I’ve been looking into simulation based calibration recently with the hope of getting a Python script to automate the process using cmdstan. However, I’ve been having some trouble understanding the the advice provided in the Stan User’s Guide. Specifically 25.3.4:
Here it says that the samples should be thinned down to the effective sample size to ensure the samples are independent. The estimation of ESS for stan is based on the sample draws from multiple chains (16.4 Effective sample size | Stan Reference Manual).

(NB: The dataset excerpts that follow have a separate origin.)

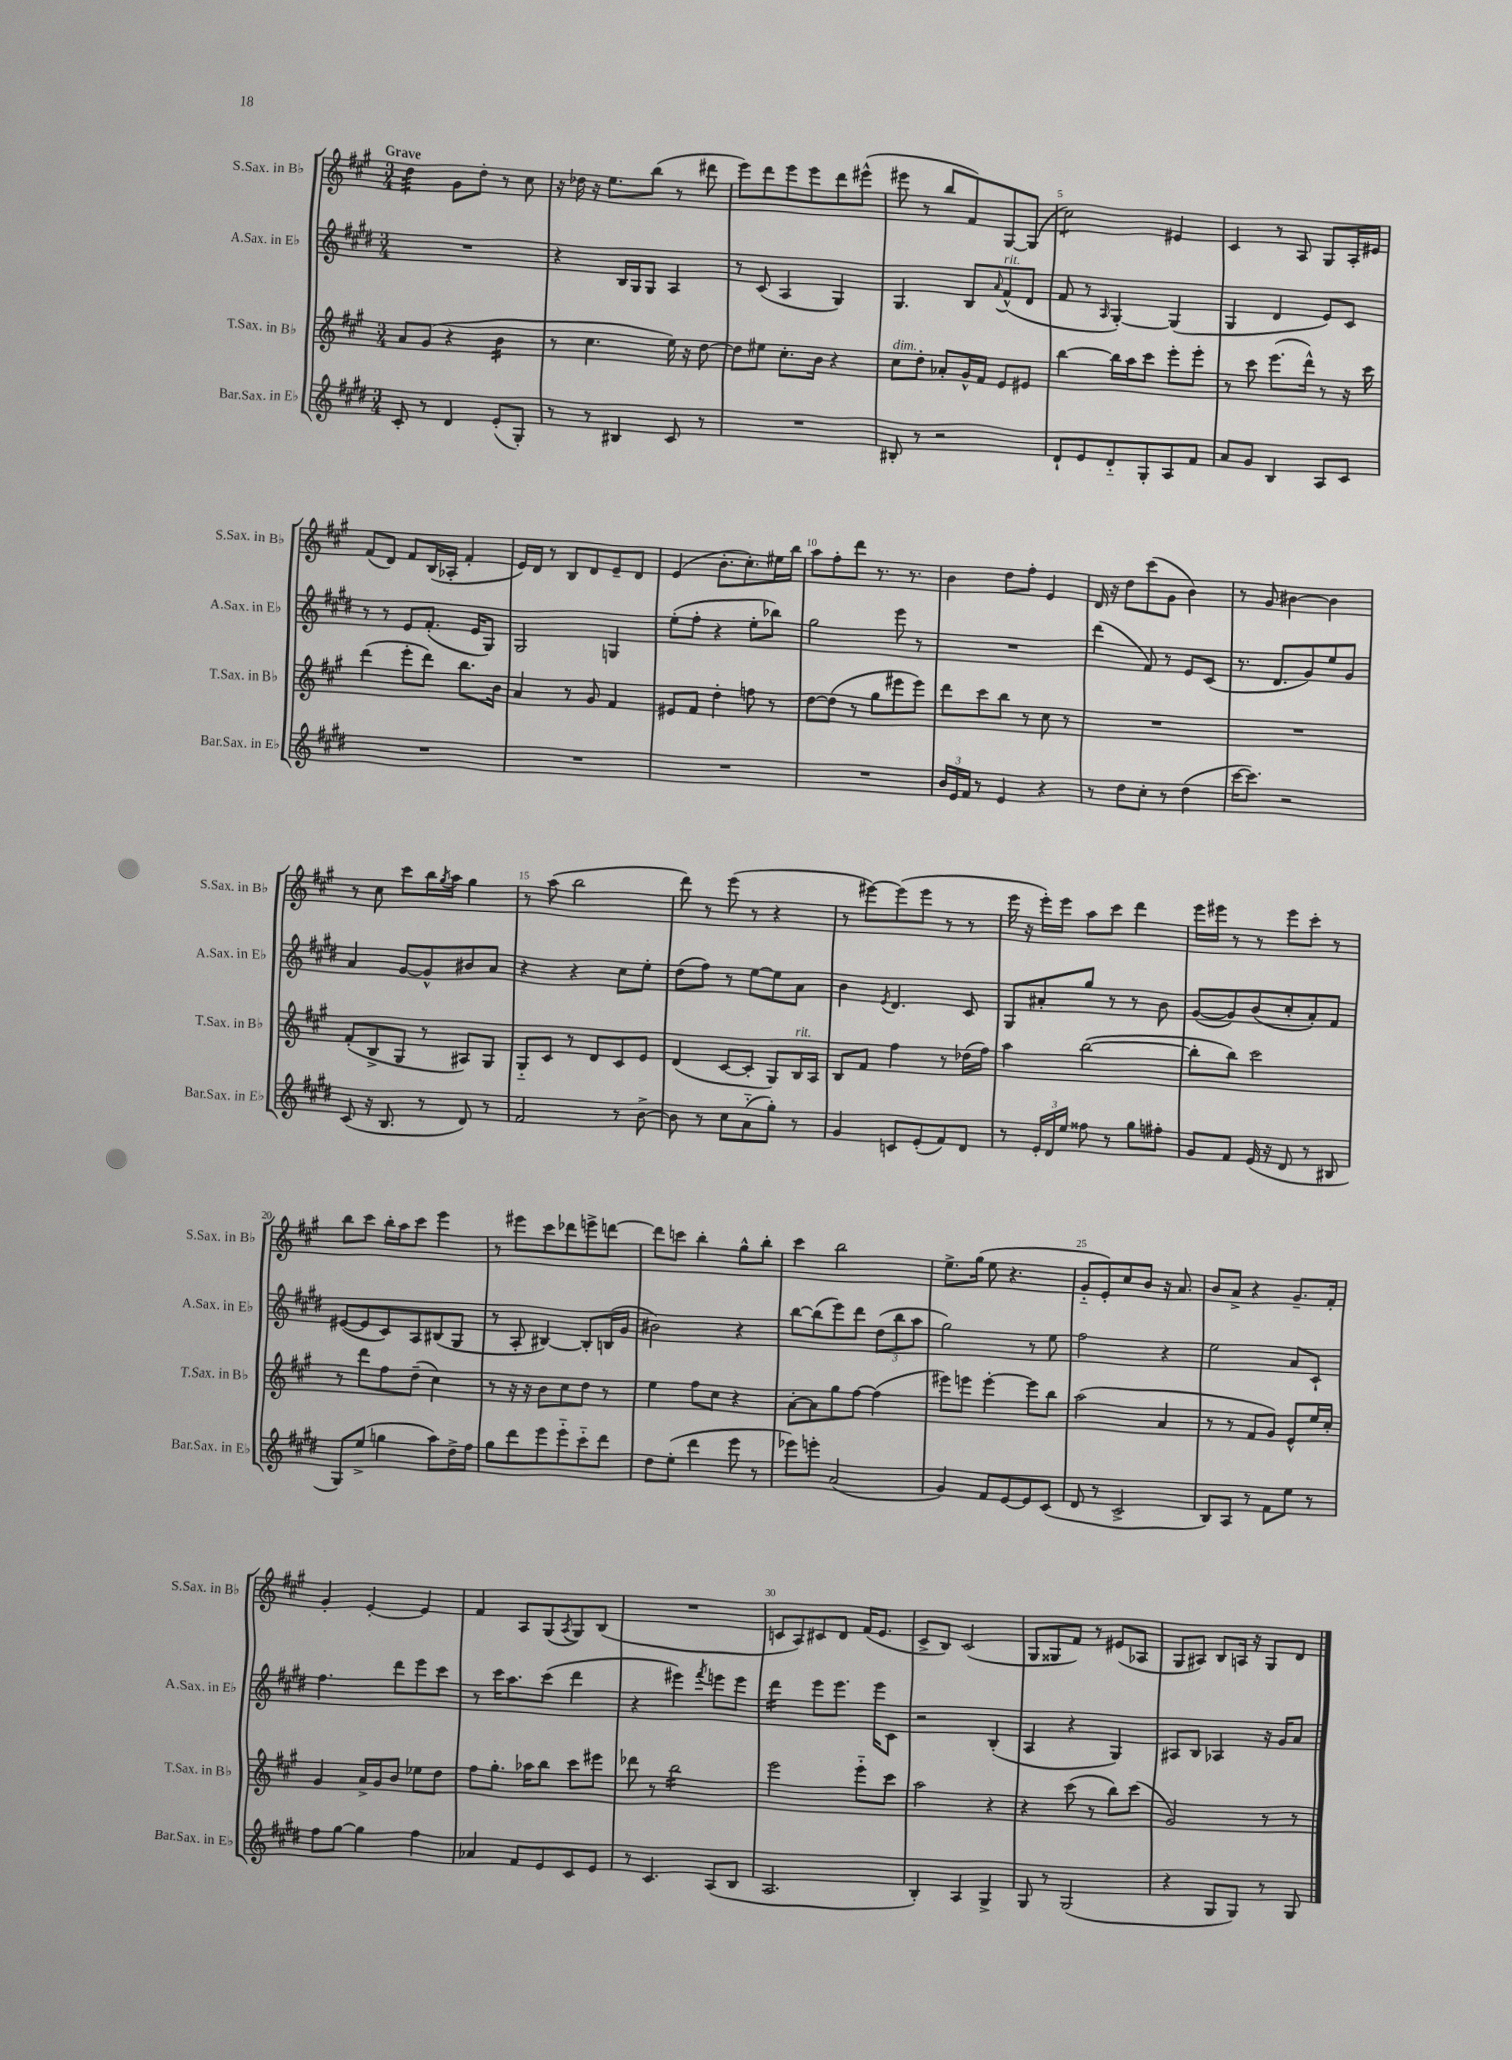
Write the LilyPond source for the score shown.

<<
\new StaffGroup <<
\new Staff = "s0" \with { instrumentName = "S.Sax. in Bb" shortInstrumentName = "S.Sax. in Bb" } {
    \clef treble \key a \major \numericTimeSignature \time 3/4 \tempo "Grave"
    d''4:32 gis'8 d''8-. r8 cis''8 |
    r16 des''16 r16 e''8. b''8( r8 dis'''8 |
    e'''8) d'''8 e'''8 e'''8 d'''8 eis'''8-^( |
    eis'''8 r8 b''8 fis'8) gis8~ gis8( |
    cis''2:8) eis'4 |
    cis'4 r8 a8 gis8 a16-. eis'16 |
    fis'8( d'8) fis'8 b16( aes16-. fis'4-. |
    e'16) d'16 r8 b8 d'8 e'8-- d'8 |
    e'4( b'8.-. cis''8.-.) eis''16 b''16 |
    a''8 fis''8-. d'''8 r8. r8. |
    b'4 d''8 fis''8-. e'4 |
    d'16 r16 d''8 cis'''8( gis'8 b'4) |
    r8 gis'8 bis'4~ bis'4 |
    r8 cis''8 cis'''8 b''16 \acciaccatura { gis''8 } a''16 gis''4 |
    r8 a''8( b''2 |
    d'''8) r8 e'''8( r8 r4 |
    r8 eis'''8~) eis'''8( eis'''8 r8 r8 |
    e'''16 r16 e'''16-.) e'''16 a''8 cis'''8 d'''4 |
    e'''16 eis'''16 r8 r8 eis'''8 cis'''8-. r8 |
    b''8 cis'''8 b''16-. a''16 cis'''8 e'''4 |
    r8 eis'''8 cis'''8 des'''8 e'''8-> d'''8~ |
    d'''8 c'''8 b''4-. gis''8-^ b''8-. |
    cis'''4 b''2 |
    e''8.-> gis''16( e''8 r4. |
    gis'8-_ e'8-.) cis''8 b'8 r16 a'8. |
    b'8 a'8-> r4 gis'8.-- fis'16-. |
    gis'4-. e'4~-. e'4 |
    fis'4 a8 gis8( \acciaccatura { a8 } gis8) b8( |
    R2. |
    c'8 a8) cis'8 d'8 fis'16( e'8. |
    cis'8-> b8) cis'2( |
    gis8 gisis8 fis'8) r8 eis'8( aes8 |
    gis8 ais8) b8 a16 r16 gis8 d'8 \bar "|." |
}
\new Staff = "s1" \with { instrumentName = "A.Sax. in Eb" shortInstrumentName = "A.Sax. in Eb" } {
    \clef treble \key e \major \numericTimeSignature \time 3/4
    R2. |
    r4 b16 gis16 gis8 a4 |
    r8 cis'8( a4 gis4) |
    gis4. b8 \appoggiatura { a'8 } fis'8-^^\markup { \italic "rit." }( dis'8 |
    fis'8 r8 \grace { a16 } gis4~-.) gis4( |
    gis4 dis'4 e'8) cis'8 |
    r8 r8 e'8 fis'8.-.( e'16 gis8) |
    gis2 g4 |
    e''8-.( fis''8-. r4 e''8-. bes''8) |
    gis''2 e'''8 r8 |
    R2. |
    dis'''4( fis'8) r8 e'8 cis'8( |
    r8. dis'8. gis'8) e''8 gis'8 |
    a'4 gis'8~ gis'8-^ bis'8 a'8 |
    r4 r4 cis''8 e''8-. |
    dis''8( fis''8) r8 e''8~ e''8 a'8 |
    b'4 \acciaccatura { e'8 } dis'4. cis'8 |
    gis8 ais'8-. gis''8 r8 r8 b'8 |
    gis'8~( gis'8) b'8( cis''8-. a'8-.) fis'8 |
    eis'8~( eis'8 cis'8) a8 bis8( gis8 |
    r8 a8-. bis4~) bis8-. b16( gis'16 |
    bis'2) r4 |
    b''8~ b''8( e'''8) dis'''8 \tuplet 3/2 { dis''8( b''8 a''8 } |
    gis''2) r8 e''8 |
    fis''2 r4 |
    e''2 a'8 cis'8-! |
    fis''4. dis'''8 e'''8 cis'''8 |
    r8 cis'''16 a''8. cis'''8( dis'''4 |
    r4 eis'''4) \acciaccatura { fis'''8 } e'''8 e'''8 |
    dis'''4:16 e'''8 e'''8. e'''16 cis'8 |
    r2 b4-.( |
    a4 r4 gis4) |
    ais8 b8 aes4 r16 gis'16 a'8 \bar "|." |
}
\new Staff = "s2" \with { instrumentName = "T.Sax. in Bb" shortInstrumentName = "T.Sax. in Bb" } {
    \clef treble \key a \major \numericTimeSignature \time 3/4
    a'8 gis'8( r4 b'4:16 |
    r8 cis''4. e''16) r16 d''8~ |
    d''8 eis''8 cis''8.-. b'16 r4 |
    cis''8^\markup { \italic "dim." } d''8-. aes'8-. gis'16-^ fis'16 e'8 eis'8 |
    b''4~ b''16 a''16 cis'''8 e'''8-. e'''8-. |
    r8 cis'''8 e'''8.( d'''16-^) r8 r16 cis'''16 |
    d'''4( e'''8-. d'''8) b''8. b'16 |
    a'4 r8 gis'8 fis'4 |
    eis'8 fis'8 d''4-. f''8 r8 |
    d''8~ d''8( r8 gis''8 eis'''8 eis'''8) |
    d'''8 cis'''8 b''8 r8 cis''8 r8 |
    R2. |
    R2. |
    fis'8-.( b8-> gis8 r8 ais8) gis8 |
    gis8-_ cis'8 r8 d'8 cis'8 e'8 |
    d'4( cis'8~ cis'8-. gis8) b16^\markup { \italic "rit." } a16 |
    b8 fis'8 fis''4 r8 des''16( fis''16) |
    a''4 b''2~( |
    b''8-. b''8) cis'''2 |
    r8 d'''8 fis''8 d''8--( cis''4) |
    r8 r16 r16 b'8 cis''8 d''8 r8 |
    e''4 fis''8 cis''8 r4 |
    a'8~-. a'8 gis''8 fis''8~ fis''4( |
    eis'''8) e'''8 e'''4~-. e'''8 b''8 |
    a''2( a'4 |
    r8 r8 fis'8 gis'8) e'8-^ e''16 cis''16-. |
    gis'4 a'16-> gis'16 b'8 ees''8 d''8 |
    fis''8 gis''8.-. aes''16 b''8 cis'''8 eis'''8 |
    des'''8 r8 b''2:16 |
    e'''2 e'''8-_ cis'''8 |
    a''2 r4 |
    r4 cis'''8( r8 b''8) cis'''8( |
    gis'2) r8 r8 \bar "|." |
}
\new Staff = "s3" \with { instrumentName = "Bar.Sax. in Eb" shortInstrumentName = "Bar.Sax. in Eb" } {
    \clef treble \key e \major \numericTimeSignature \time 3/4
    cis'8-. r8 dis'4 e'8-.( gis8-.) |
    r8 r8 bis4 cis'8 r8 |
    R2. |
    bis8-. r8 r2 |
    dis'8-! e'8 dis'8-_ gis8-. a8 fis'8 |
    a'8 gis'8 b4 a8 cis'8 |
    R2. |
    R2. |
    R2. |
    R2. |
    \tuplet 3/2 { b'16 e'16 fis'16 } r8 e'4 r4 |
    r8 dis''8 cis''8-. r8 dis''4( |
    cis'''16~ cis'''8.) r2 |
    cis'8( r16 b8. r8 dis'8) r8 |
    fis'2 r8 b'8~-> |
    b'8 r8 cis''8 a'8-_( gis''8-.) r8 |
    gis'4 c'8 e'8-.( fis'8) dis'8 |
    r8 \tuplet 3/2 { e'16-. dis'16 e''16 } fisis''8 r8 gis''8 fis''8-. |
    gis'8 fis'8 e'16( r16 dis'8 r8 bis8 |
    gis8) e''8->( g''4 a''8) dis''16-> fis''16 |
    gis''8 dis'''8 e'''8 e'''8-_ cis'''8-_ dis'''8 |
    dis''8 e''8-.( dis'''4 e'''8 r8 |
    ees'''8) e'''8-. a'2( |
    gis'4) fis'8 e'8~ e'8 cis'8( |
    dis'8 r8 cis'2-> |
    b8) a8 r8 fis'8 e''8 r8 |
    fis''8 gis''8~ gis''4 fis''4 |
    aes'4 fis'8 e'8 cis'8 e'8 |
    r8 cis'4. a8( b8 |
    a2. |
    b4-.) a4 gis4-> |
    gis8 r8 gis2( |
    r4 gis8 gis8) r8 gis8 \bar "|." |
}
>>
>>
\layout { \context { \Score \override BarNumber.break-visibility = ##(#f #t #t) barNumberVisibility = #(every-nth-bar-number-visible 5) } }
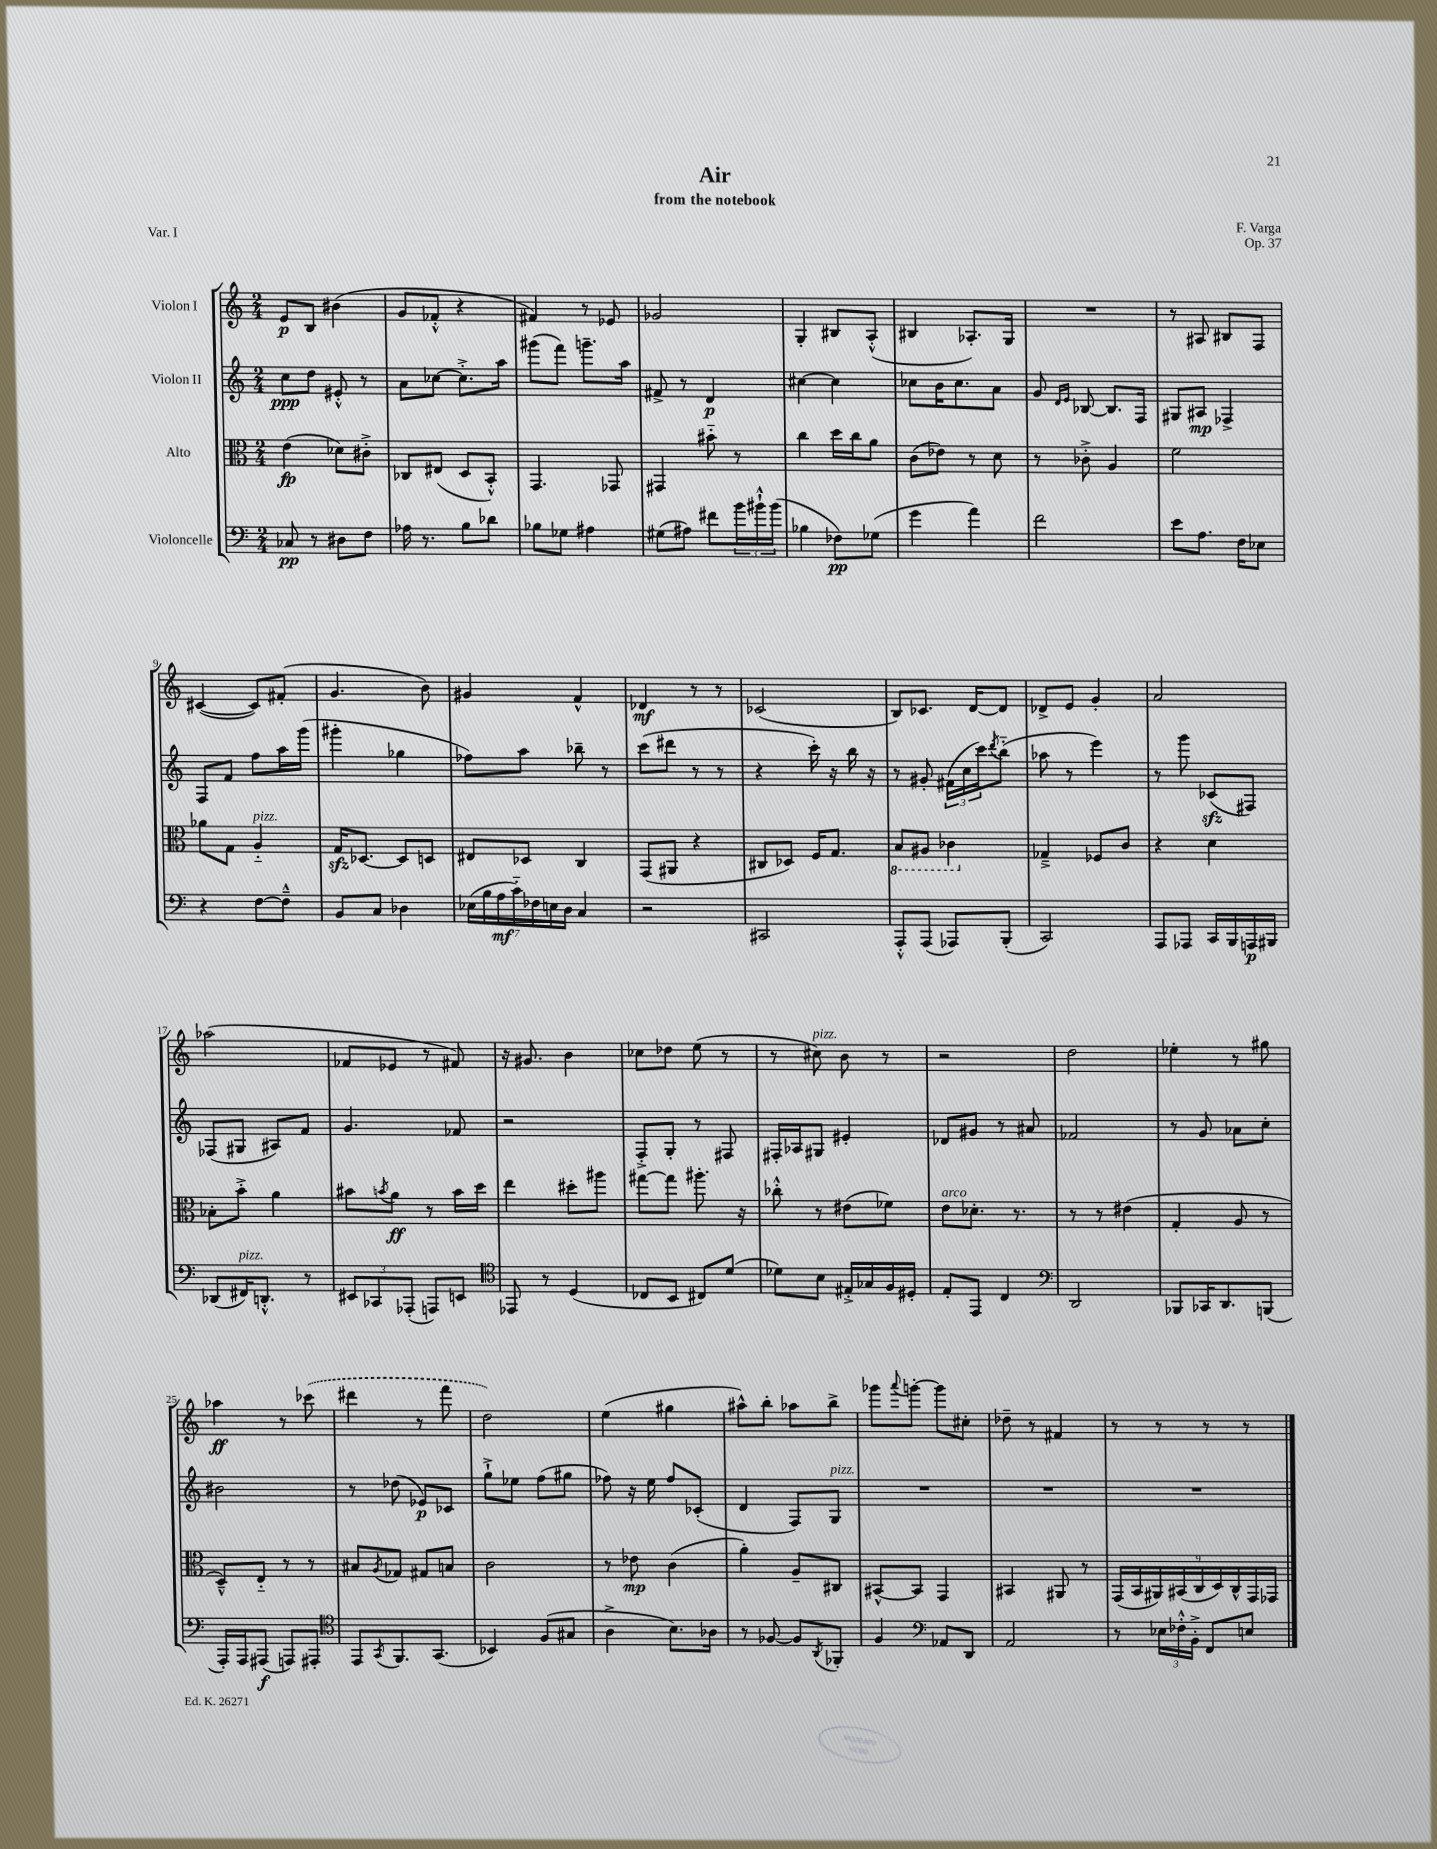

This fact is supported by the stansummary output, which gives ESS equal to the total number of samples if the input samples are from only one chain.
However, this seems to contradict the example given in 25.3.2:
Here the transformed data block is used to sample random values of the parameters from which the simulated data is generated.
My question is this: How we can draw random parameters inside stan from which to simulate the data, yet still run multiple chains on the same data from which to estimate the ESS? The only way we could ensure the data for the different chains is the same is if we set the random seed, but then the samples would be the same too.
I did consider setting different random starting values for each chain in the init files, but I wasn’t sure how this would influence the random seed for the data generation (although thinking about this now it would be easy to test). In any case this isn’t mentioned in the guide so I think I’m probably misunderstanding something when it comes to either the SBC procedure or calculating ESS.
Hi @hyunji.moon, @Dashadower, and @bnicenboim have all three worked on automating SBC. Perhaps they can offer some insight. I for one am very much looking forward to simplifying the usage of SBC so that it can easily become a standard procedure in model development.
I’m not sure if parallelizing the model works in this case. As far as I’m aware, parallelization defined in the stan file is only used for faster evaluation of the likelihood so I don’t think this can be applied to run parallel independent chains.
The ESS estimates work for single chains, they’ll just be less reliable.
I suspect it’s written that way to avoid writing any r or Python in the User’s Guide. We try not to put any interface stuff in the User’s Guide – strictly Stan code.
I think we’re assuming that the ESS is going to be basically the same regardless of the data drawn.
Maybe not a good assumption, but I think you’d estimate the ESS/thinning separately and then do SBC. Like, generate some data, fit the model, and use that to pick the amount of thinning for an actual SBC calculation.
Then separately do your SBC calculations (and don’t worry about calculating ESS for each chain of SBC).
Thanks for clarifying that, I’ve seen different definitions of ESS and wasn’t sure if it’s valid to use the autocorrelation from just one chain.
I think that’s good practice for SBC in general. It’s probably best to keep things standardised, especially since in the long term I’m looking to run SBC on a large set of models (most likely those in posteriordb).
That sounds like a decent assumption to make. I suppose running a few extra chains to estimate the ESS doesn’t make much difference in the context of SBC.